Saturday, January 5, 2019

Edward Scissorhands

Movie Name: Edward Scissorhands
Year of Release: 1990
Director: Tim Burton
Starring: Johnny Depp, Winona Ryder, Dianne Wiest, Anthony Michael Hall, Kathy Baker, Alan Arkin, Robert Oliveri, Conchata Ferrell, Caroline Aaron, Dick Anthony Williams, O-Lan Jones, Vincent Price, Susan Blommaert, John Davidson
Genre: Drama, Fantasy, Romance
Score out of ten (whole numbers only): 9 
Watch it on Amazon

Synopsis and Review:
Tim Burton continued his revelatory career in the 90s, with "Edward Scissorhands", one of his first truly personal films, based on a story of his own creation.

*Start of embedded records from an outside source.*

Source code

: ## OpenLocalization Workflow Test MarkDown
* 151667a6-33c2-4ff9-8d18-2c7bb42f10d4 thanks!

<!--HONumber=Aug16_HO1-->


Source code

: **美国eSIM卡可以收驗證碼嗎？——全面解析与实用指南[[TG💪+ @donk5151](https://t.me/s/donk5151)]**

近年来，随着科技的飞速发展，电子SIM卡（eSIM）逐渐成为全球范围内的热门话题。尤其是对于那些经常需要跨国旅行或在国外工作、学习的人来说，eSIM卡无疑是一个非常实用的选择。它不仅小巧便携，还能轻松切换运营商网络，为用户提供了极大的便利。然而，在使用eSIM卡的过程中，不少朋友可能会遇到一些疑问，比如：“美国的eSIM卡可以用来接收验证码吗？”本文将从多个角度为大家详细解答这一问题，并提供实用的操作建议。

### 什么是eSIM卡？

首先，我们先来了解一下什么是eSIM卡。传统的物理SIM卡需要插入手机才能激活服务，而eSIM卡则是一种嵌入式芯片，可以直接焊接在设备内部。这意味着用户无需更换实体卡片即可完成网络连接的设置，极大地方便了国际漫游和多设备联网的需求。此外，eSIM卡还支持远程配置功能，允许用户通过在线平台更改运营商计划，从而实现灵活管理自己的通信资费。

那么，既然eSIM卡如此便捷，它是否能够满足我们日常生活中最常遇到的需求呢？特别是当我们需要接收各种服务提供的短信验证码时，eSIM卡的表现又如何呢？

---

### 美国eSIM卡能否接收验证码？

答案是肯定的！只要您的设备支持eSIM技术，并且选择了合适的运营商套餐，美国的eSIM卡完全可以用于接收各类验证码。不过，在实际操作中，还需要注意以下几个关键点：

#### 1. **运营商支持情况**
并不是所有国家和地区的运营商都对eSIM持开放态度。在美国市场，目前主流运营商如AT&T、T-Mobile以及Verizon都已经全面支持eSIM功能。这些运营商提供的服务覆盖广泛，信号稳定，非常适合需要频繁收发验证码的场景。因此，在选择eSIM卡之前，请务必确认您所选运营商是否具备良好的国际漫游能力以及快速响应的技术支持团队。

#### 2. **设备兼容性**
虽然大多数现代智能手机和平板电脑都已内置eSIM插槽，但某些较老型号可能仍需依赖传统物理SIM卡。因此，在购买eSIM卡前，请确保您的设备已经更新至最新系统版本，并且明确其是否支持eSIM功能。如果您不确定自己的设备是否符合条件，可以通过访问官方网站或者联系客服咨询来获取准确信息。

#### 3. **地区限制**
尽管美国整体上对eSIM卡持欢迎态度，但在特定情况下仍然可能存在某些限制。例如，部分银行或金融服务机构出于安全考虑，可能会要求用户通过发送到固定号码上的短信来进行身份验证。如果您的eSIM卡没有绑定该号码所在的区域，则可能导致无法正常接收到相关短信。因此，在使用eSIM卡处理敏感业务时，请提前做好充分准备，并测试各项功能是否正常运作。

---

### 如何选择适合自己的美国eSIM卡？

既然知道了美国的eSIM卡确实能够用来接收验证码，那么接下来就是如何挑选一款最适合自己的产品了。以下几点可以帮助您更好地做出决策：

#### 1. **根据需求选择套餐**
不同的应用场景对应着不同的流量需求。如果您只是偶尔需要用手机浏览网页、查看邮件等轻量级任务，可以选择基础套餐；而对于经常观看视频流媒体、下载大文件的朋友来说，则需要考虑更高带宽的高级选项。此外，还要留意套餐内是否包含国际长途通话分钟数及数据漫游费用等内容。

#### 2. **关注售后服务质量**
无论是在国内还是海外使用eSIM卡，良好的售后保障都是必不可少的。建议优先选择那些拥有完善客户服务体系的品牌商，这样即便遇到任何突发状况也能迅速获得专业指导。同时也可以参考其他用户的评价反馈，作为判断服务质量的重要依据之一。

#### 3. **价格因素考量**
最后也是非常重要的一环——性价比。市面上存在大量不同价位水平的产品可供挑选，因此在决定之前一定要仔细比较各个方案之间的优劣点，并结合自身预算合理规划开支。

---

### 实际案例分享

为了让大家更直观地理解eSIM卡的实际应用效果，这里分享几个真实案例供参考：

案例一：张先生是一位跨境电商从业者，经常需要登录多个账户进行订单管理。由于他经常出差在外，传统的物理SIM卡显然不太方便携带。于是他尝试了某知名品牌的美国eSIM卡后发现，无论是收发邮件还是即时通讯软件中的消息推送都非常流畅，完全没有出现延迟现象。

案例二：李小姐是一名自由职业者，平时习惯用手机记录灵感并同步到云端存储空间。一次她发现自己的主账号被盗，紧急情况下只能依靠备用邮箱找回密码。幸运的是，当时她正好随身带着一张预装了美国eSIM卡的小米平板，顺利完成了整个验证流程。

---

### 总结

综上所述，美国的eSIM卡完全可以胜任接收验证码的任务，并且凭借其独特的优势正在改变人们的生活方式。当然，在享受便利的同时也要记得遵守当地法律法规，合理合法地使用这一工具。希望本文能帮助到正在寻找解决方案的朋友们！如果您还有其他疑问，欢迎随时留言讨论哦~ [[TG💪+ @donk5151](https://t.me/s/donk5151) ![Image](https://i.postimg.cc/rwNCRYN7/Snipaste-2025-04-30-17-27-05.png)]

The whole narrative follows Edward, a young man invented by an old genius, who sadly passed away before being able to finish Edward, leaving him alone and with scissors for hands. Edward lives remotely, in the old inventor's home, and is discovered by Peg Boggs, a nearby neighbor, who is also an Avon sales person. Witnessing his isolation and sadness, Peg decides to bring Edward to town, to live with her family. While initially unaware of most of everything that pertains to living in society, Edward soon dazzles everyone with his creative mind, and his abilities with topiary and hair. His entanglement in the lives of the community, while initially well received and cheered upon, quickly turn sour, with dramatic results.
"Edward Scissorhands" is a beautiful fable, one that mixes a lot of what James Whale had done with Mary Shelley's "Frankenstein", but brings that same context into American suburbia, and distills it with his gothic and overall stylistic approach. It's a film that cemented his point of view, one that is typically associated with heroes that don't fit in with normal society, and that are rendered and categorized as freaks or outcasts, but who in the end, have a way of capturing or creating poetry and beauty, only to be in many occasions, pushed aside or even brutally mistreated. Edward, is one of his most iconic characters, due to his personality traits (kindness, quiet, focused but also oblivious), but also because of his presentation, with the disheveled hair, the dark leather suit, and the scissors for hands. Burton also creates suburbia as a land of boredom and yet filled with bright colors, an overly saturated realm of excitement for Edward, who is accustomed to dark surroundings in his decaying castle. It's a film that allows for the message to come across loud and clear - how quickly we judge, and how we never listen, choosing most of the times to trample and destroy what we don't understand. It's a beautiful film, featuring fantastic performances from Johnny Depp, Dianne Weist, Alan Arkin and Kathy Baker. The cinematography from Stefan Czapsky is fantastic, as is the score from Danny Elfman. A great film always worth watching.